No painel "Oportunidades e desafios do e-commerce automotivo. Da geração do lead à entrega do produto", Fabio Antunes de Figueiredo, fundador do Mercado do Mecânico, iniciou a sua apresentação exaltando a importância de trazer a indústria de autopeças para o ambiente online. "Existem muitas oportunidades porque é um mercado enorme. Além disso, o consumidor é que dá a tendência a este mercado", disse.

Nesse mesmo painel, Luciano Groch, sócio idealizador da Qlicar e CEO da Nimbus Target, observou que "o distribuidor de autopeças é o player que tem mais urgência de se estender ao consumidor final, por correr um risco de ser desintermediado se não participar desse canal".

Augusto Palomo, gerente de e-commerce do grupo União e gestor da operação Hipervarejo, indicou: "É preciso um engajamento completo da empresa para montar um canal de vendas online. O e-commerce não pode ser um apêndice do negócio. Ele é um canal estratégico que tem que ter um foco de gestão, e independência para atuar."

Palomo revelou as chaves do sucesso do grupo União no e-commerce de autopeças. "Na internet, ter conteúdo é fundamental para o negócio. Nós, por exemplo, focamos na qualidade do anúncio do catálogo online para oferecer mais clareza ao cliente em relação ao produto". Ele acrescentou que, até 2018, todas as cinco empresas do grupo União devem vender online.

Na visão dele, o comércio eletrônico virou necessidade e obrigação para as empresas. "As pessoas estão cada dia mais conectadas e essa nova geração de millenials, formada por jovens que nunca viveram sem internet, exige se relacionar com as empresas por meio deste canal. As empresas sem presença digital e que não comercializarem seus produtos ou serviços pela internet, não serão conhecidas por essa geração", atesta.

Thiago Graciano, gestor do site Renova Ecopeças da Porto Seguro, por sua vez, apresentou um painel demonstrando como a Renova vê a importância de atuar fortemente na venda de autopeças novas e usadas online.
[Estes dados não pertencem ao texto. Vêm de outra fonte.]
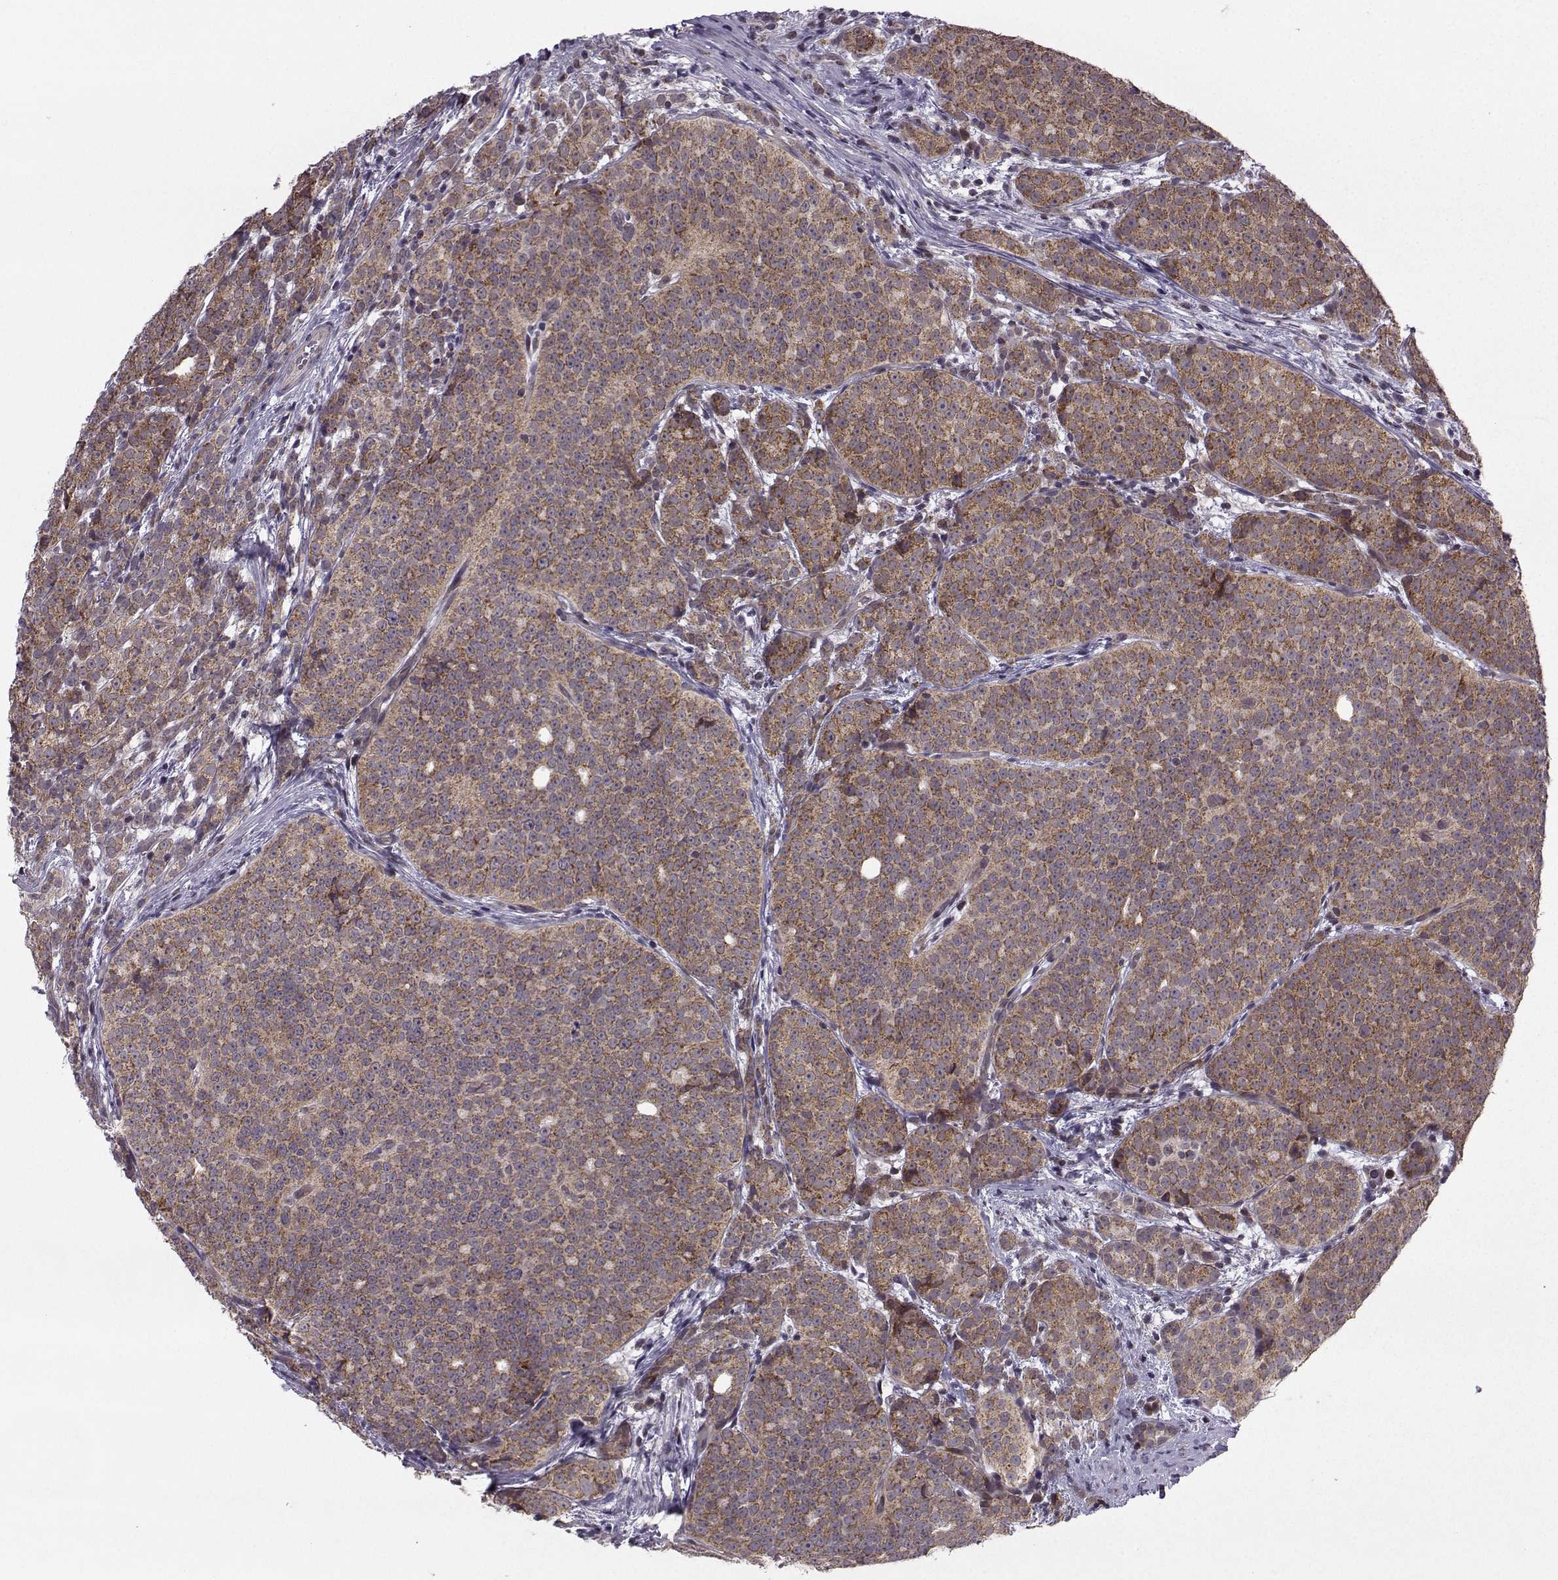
{"staining": {"intensity": "moderate", "quantity": ">75%", "location": "cytoplasmic/membranous"}, "tissue": "prostate cancer", "cell_type": "Tumor cells", "image_type": "cancer", "snomed": [{"axis": "morphology", "description": "Adenocarcinoma, High grade"}, {"axis": "topography", "description": "Prostate"}], "caption": "About >75% of tumor cells in prostate cancer show moderate cytoplasmic/membranous protein expression as visualized by brown immunohistochemical staining.", "gene": "NECAB3", "patient": {"sex": "male", "age": 53}}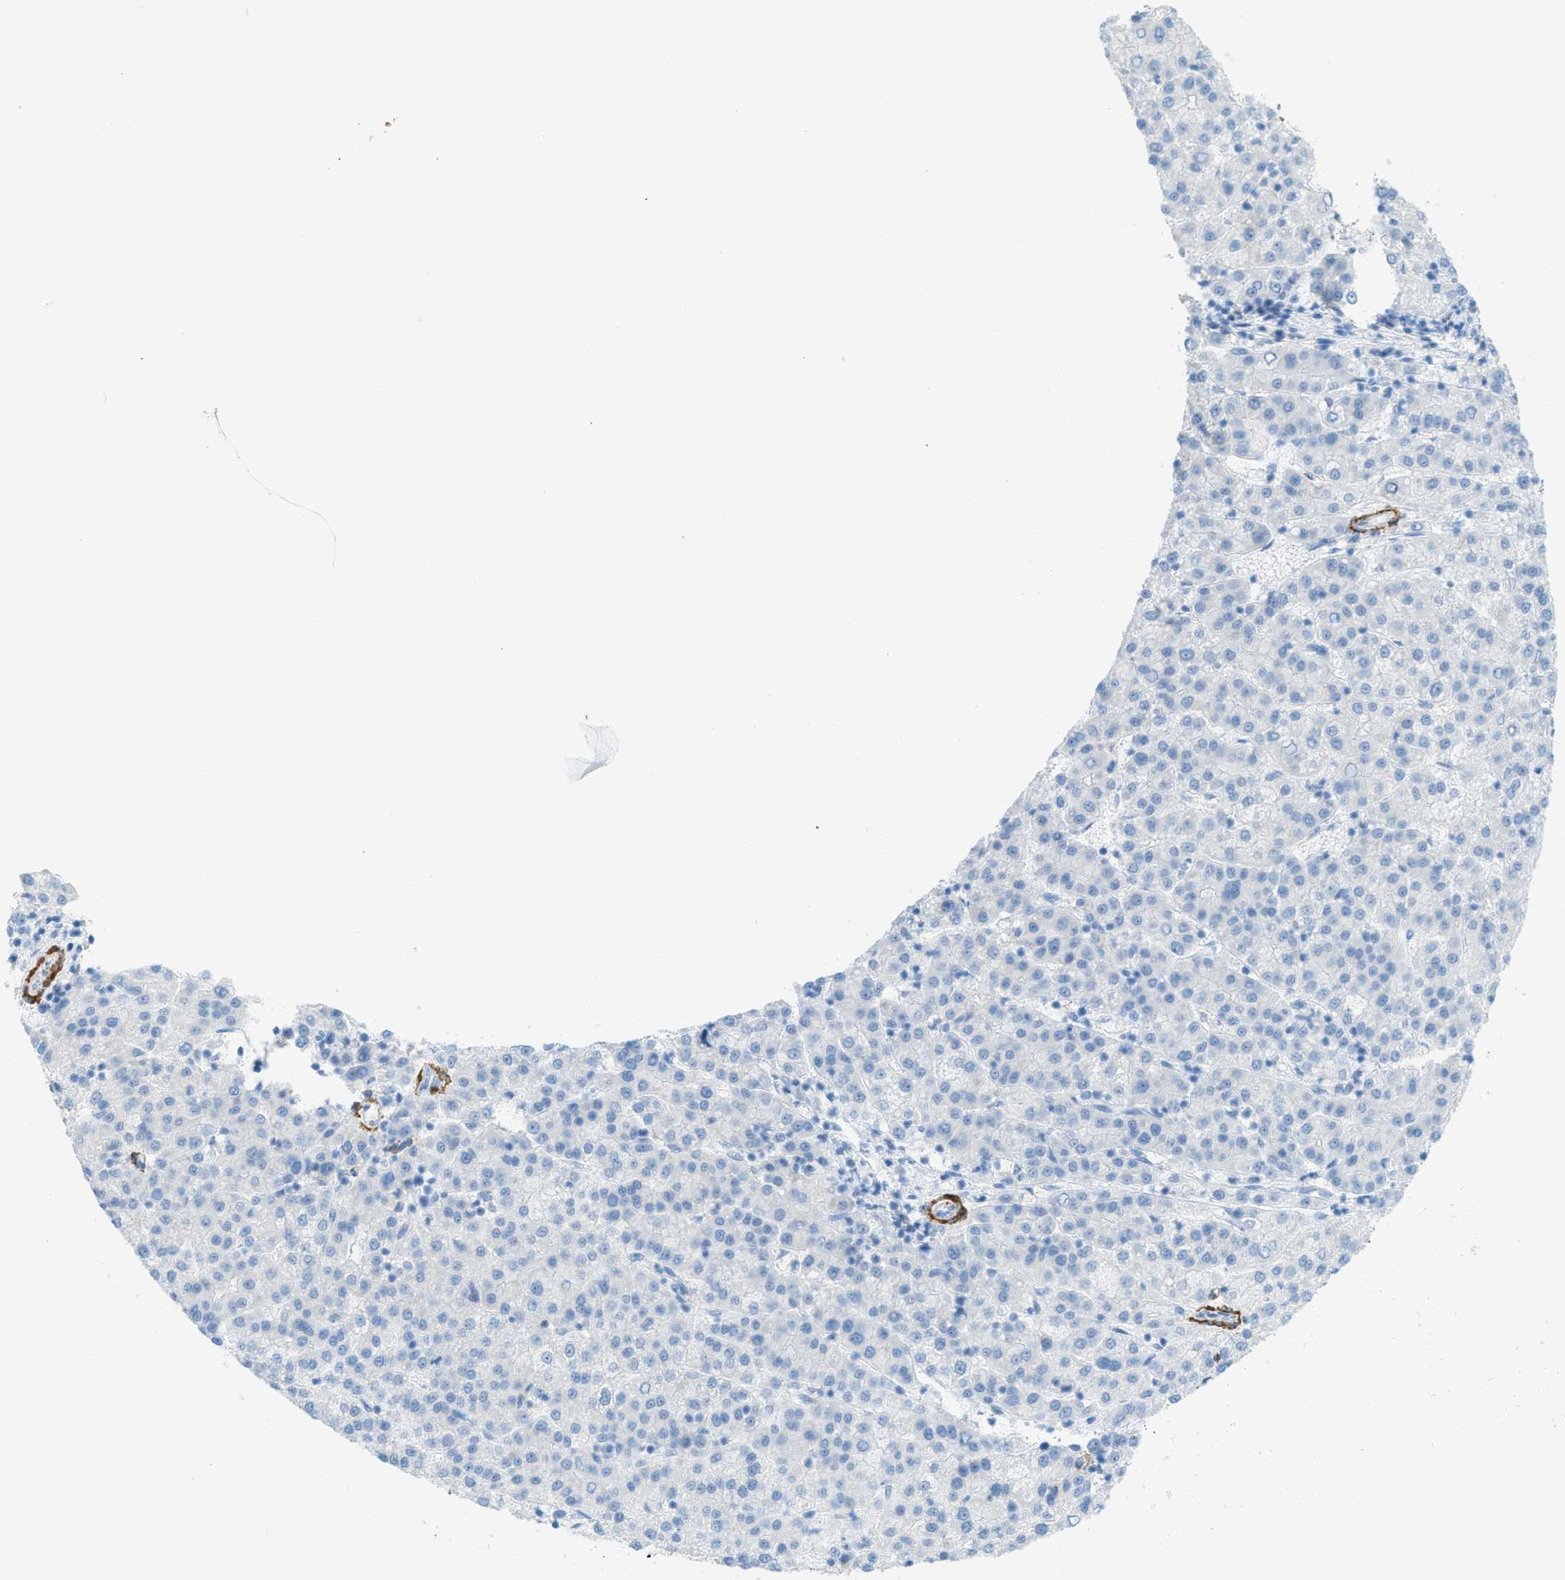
{"staining": {"intensity": "negative", "quantity": "none", "location": "none"}, "tissue": "liver cancer", "cell_type": "Tumor cells", "image_type": "cancer", "snomed": [{"axis": "morphology", "description": "Carcinoma, Hepatocellular, NOS"}, {"axis": "topography", "description": "Liver"}], "caption": "Photomicrograph shows no protein staining in tumor cells of liver cancer tissue.", "gene": "MYH11", "patient": {"sex": "female", "age": 58}}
Ele expôs a bem-sucedida experiência da Renova em vendas pelo site. "Enxergamos tanto potencial nas vendas online que optamos por montar uma estrutura à parte, composta por técnicos para redigir catálogos informativos das autopeças por meio da expansão de sua operação de desmonte de veículos de sinistro e com a formação de um marketplace que permite outros players venderem no site da Renova. "Já desmontamos seis mil veículos e vendemos 50 mil peças usadas, mas estamos apenas começando", afirmou.

O que justifica a entrada de empresas no e-commerce, na opinião de Graciano, são as melhores margens e divulgação de marca. "São dois fatores que devem ser avaliados pelas indústrias na hora de abrir um e-commerce B2C ou mesmo B2B. Muitas empresas podem melhorar os resultados atuando no online. O B2C não para de crescer e as indústrias que adaptarem os processos internos para atender esse canal vão contar com um oceano gigantesco para explorar".

Flavio Salomão, CEO da Isee, conclui que o e-commerce abre uma série de frentes de novos conhecimentos e de novos canais, além de descobertas inusitadas. "Permite a interação com um público novo, com um segmento de atuação novo, ou seja, fatores que justificam a entrada das empresas no e-commerce", diz. Ele cita o exemplo de alguns clientes da Isee. "Temos alguns clientes que têm as suas lojas e cujo foco principal não é a venda direta ao consumidor. Mas eles mantêm essas lojas, essas estruturas, justamente para conhecer melhor o consumidor para interagir. Eles atuam no e-commerce para ter presença de mercado. Ora, se você não faz o serviço pela sua marca, pela sua empresa, alguém vai fazer e você não terá controle nenhum", analisa.